Is Titanfall really that brilliant?

After two minutes, a voice in your ear announces that your Titan is ready. You pick a spot, and the giant warsuit is beamed down for you to climb into. Although my headphones were full of frenetic explosions and gunfire, I became aware that I was cackling slightly too loudly for the crowded booth. I may also, to my embarrassment, have said “ohohoh yeah”.

What follows is a couple of minutes of absolute joy, as you stamp about the place hosing the enemy with heavy munitions and punching them into pink mist with your giant mechanical fists. Your killing spree doesn’t last long because your Titan, being huge and extremely noisy, is also a bit of a bullet magnet, but getting blown up in a Titan is almost the best bit: hit the ejector seat, shoot vertically out of your burning, exploding mech, land on a rooftop, and resume combat.

If you’ve really been practising, land on an enemy Titan, shove your gun between thick cables of its neck and unload a clip into its central nervous system.

Giant robots for the win

Is Titanfall really that brilliant?

The graphics are superb, the Source engine is perfectly suited to this sort of fast-paced fun and the sound is huge, but what really makes Titanfall such enormous fun is its type-switching combat system. It levels the field enough that even if you’re rubbish, it’s fairly easy to get a few kills, because as a Titan you’ll always take out a few pilots, and as a pilot you’re manouverable enough to get on top of a Titan now and then.

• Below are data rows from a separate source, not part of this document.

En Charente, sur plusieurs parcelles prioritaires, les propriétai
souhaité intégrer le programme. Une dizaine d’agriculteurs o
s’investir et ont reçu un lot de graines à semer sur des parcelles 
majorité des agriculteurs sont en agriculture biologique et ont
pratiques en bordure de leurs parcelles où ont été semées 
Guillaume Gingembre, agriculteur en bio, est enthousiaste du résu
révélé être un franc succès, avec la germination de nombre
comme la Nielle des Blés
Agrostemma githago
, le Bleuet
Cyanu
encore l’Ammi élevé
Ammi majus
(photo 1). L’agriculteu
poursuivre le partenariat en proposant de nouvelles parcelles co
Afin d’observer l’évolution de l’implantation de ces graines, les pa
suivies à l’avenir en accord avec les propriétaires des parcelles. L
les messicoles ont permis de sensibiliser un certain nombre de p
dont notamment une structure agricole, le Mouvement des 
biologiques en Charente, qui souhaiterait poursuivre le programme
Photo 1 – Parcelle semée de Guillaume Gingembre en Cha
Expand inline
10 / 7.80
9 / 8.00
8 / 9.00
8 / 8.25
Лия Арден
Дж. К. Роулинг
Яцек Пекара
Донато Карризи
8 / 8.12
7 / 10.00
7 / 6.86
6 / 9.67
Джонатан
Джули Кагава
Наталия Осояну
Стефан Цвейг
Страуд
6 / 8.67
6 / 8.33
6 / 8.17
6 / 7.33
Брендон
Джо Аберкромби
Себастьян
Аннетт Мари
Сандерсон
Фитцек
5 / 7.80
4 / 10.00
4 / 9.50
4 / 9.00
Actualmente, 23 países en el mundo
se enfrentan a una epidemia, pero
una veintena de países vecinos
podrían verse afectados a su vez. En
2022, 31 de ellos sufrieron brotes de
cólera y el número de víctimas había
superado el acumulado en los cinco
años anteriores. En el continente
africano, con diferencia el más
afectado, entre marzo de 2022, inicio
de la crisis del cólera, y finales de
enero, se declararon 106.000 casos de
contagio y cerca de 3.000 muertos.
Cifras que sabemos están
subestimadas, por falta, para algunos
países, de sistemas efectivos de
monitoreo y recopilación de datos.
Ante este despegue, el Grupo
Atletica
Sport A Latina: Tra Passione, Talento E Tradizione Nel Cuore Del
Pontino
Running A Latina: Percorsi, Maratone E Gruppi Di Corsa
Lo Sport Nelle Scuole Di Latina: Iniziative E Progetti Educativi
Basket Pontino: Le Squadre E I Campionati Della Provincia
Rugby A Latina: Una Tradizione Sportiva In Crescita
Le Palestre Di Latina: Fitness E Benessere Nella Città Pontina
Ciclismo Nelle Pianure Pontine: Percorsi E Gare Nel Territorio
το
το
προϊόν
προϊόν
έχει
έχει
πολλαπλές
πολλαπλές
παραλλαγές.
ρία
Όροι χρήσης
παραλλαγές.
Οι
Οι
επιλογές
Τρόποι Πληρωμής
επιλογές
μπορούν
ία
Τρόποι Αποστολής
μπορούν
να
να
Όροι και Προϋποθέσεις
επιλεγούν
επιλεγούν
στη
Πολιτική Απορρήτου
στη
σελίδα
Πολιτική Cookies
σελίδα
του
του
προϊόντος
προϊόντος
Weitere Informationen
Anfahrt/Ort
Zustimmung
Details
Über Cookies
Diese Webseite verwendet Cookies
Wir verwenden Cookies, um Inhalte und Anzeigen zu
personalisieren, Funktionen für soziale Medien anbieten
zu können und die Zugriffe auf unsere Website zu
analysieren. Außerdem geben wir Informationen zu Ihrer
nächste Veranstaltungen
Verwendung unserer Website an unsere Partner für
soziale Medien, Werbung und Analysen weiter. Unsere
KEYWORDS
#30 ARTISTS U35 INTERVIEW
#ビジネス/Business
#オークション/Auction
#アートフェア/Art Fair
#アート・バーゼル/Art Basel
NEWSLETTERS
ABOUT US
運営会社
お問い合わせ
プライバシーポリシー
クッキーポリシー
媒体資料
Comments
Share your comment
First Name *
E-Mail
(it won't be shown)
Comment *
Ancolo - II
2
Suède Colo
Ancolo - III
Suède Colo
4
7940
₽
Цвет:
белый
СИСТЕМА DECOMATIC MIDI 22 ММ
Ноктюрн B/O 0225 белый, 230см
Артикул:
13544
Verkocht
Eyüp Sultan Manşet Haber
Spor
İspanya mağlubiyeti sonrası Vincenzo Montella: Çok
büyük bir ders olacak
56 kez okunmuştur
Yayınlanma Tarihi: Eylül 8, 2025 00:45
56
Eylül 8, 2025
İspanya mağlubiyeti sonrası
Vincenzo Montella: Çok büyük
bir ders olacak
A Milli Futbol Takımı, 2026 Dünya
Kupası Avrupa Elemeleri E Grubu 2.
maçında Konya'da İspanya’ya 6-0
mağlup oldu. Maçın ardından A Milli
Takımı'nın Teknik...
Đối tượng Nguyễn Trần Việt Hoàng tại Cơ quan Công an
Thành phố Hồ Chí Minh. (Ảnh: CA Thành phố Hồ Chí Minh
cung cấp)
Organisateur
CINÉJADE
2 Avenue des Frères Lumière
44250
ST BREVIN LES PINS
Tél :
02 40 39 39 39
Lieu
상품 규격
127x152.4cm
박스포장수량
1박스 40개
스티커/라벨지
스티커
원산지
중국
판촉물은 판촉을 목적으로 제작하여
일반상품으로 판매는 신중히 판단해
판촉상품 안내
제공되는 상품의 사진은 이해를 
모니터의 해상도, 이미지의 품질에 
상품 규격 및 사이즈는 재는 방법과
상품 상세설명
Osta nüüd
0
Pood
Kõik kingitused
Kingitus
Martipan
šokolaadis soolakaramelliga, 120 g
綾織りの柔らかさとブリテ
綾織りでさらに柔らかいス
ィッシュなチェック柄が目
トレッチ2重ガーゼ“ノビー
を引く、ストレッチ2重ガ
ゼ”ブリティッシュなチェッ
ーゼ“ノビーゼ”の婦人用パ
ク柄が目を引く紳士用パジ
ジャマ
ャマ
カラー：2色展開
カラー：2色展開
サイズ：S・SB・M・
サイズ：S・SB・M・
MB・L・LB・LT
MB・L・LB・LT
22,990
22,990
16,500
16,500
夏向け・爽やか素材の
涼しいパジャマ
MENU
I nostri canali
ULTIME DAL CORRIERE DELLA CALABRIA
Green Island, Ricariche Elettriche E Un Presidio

It removes the frustration of constantly being killed by better players, without ever notching up any points. Also it has massive robots. I kept playing until I was asked to leave, and then I snuck back in later and just sat down and played it some more.

I do still have a couple of questions regarding how long the love affair will last once the initial fervour dies down, and whether it’ll be as good on the less powerful hardware of the Xbox 360 – but otherwise, I’m hooked.